BAB 17

372 21 0
                                    

Hari Rabu yang cerah tapi tidak secerah wajah Fransisca. Hari ini ia harus pergi ke rumah sakit, kunjungan rutin yang membuat Fransisca muak. Diana membantu Fransisca masuk ke dalam mobil. Tidak ada percakapan panjang, selalu seperti itu jika mereka pergi ke rumah sakit.

“Mah, percuma aku ke rumah sakit. Aku tetep lumpuh, nggak ada perubahan Mah,” ujar Fransisca membuat Diana meletakkan hapenya.

“Dek, ini juga demi kebaikan kamu. kata dokter kemarin kalau kamu latihan rutin, kamu bisa jalan lagikan?”

“kalaupun takdirnya aku lumpuh sampai matipun aku tetep lumpuh. Mama nggak bisa ngerubah takdir itu. Aku pergi ke rumah sakit itu juga sia-sia, cuma buang-buang waktu.”

“dek..” ujar Diana melembut.

Di belakang Fransisca menyenderkan tubuhnya, “adek capek Mah, adek nggak mau lagi ke rumah sakit.”

“…”

“Mah janji ini terakhir kalinya adek ke rumah sakit. Janji Mah?” Diana mengangguk kaku. Perasaannya campur aduk. Tapi bagaimanapun juga, ia harus tetap bisa menenangkan putrinya itu.
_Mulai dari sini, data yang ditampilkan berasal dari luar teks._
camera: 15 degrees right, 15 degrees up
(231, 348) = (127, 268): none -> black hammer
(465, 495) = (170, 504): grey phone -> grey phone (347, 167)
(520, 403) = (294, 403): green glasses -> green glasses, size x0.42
Fransisca memasuki rumah sakit dengan kursi rodanya. Karena Diana masih mengurus adminitrasi, Fransisca harus sendiri menemui Dokter Irwan. Dokter yang menangani dan menyuruhnya selalu datang ke sini.

“aduh…” Fransisca menatap lelaki yang kini berada di depannya.

Tatapan mereka bertemu, tanpa terasa Fransisca sudah menahan nafasnya.

“maaf, tadi aku nggak lihat,” ujar Fransisca penuh penyesalan.

no problem, lo mau ke mana? Mau gue antar?” tawarnya.

“ke ruangan itu.” Fransisca menunjuk ruangan di ujung koridor.

Dengan santainnya lelaki itu membantu Fransisca ke sana. Yang di dorong hanya menundukkan wajah, tidak berani menatap lelaki di belakangnya. Setelah sampai lelaki itu meningalkan Fransisca, Fransisca menoleh.

“tunggu!” teriak Fransisca menghentikan langkah lelaki itu, “nama kamu siapa?”

“Alle nggak doble Alle,” jawabnya pergi berlalu.

Fransisca tertawa melihat tingkahnya. Ternyata namanya Alle, ganteng juga, batinnya.

===

Tidak ada pasien di ruangan itu kecuali dirinya. Ia masih menatap ruangan yang dari dulu tidak pernah berubah. Seingat Alle terakhir kali dirinya pergi ke sini satu bulan yang lalu. Itu juga karena Venny yang memaksanya pergi ke tempat memuakkan bagi Alle.

“pagi Om,” sapa Alle menyambut kedatangan Davit.

“Amedeo,” sapannya membuat Alle memutarkan mata malas.

Sudah sering sebenarnya Alle mengingatkan Davit untuk memangilnya Alle, bukan Amedeo. Tapi ya sudahlah, percuma mengingatkan Davit lagi.

“udah nggak takut lagi sama Om?”

“siapa juga yang takut?” tantang Alle.

Davit duduk di depan Alle, “kalau begitu, udah mau cerita sama Om?”

Sorot mata Alle lebih tajam, dahinya berkerut membuat kedua alisnya hampir menyatu. Perubahan itu bisa Davit lihat, “hallo Justin, udah lama kita nggak ketemu.”

“hem…”

“Jadi Justin kenapa kamu ganggu Alle?” pertanyaan dari Davit masih mengantung di udara, “apa yang membuat kamu bersikeras di tubuh Alle?”

“….”

Tidak ada respon dari Alle. Davit masih bersabar, “oke, cerita semuanya sama Om. Om nggak akan nyakitin kamu sama Alle. Om cuma mau bantuin kamu.”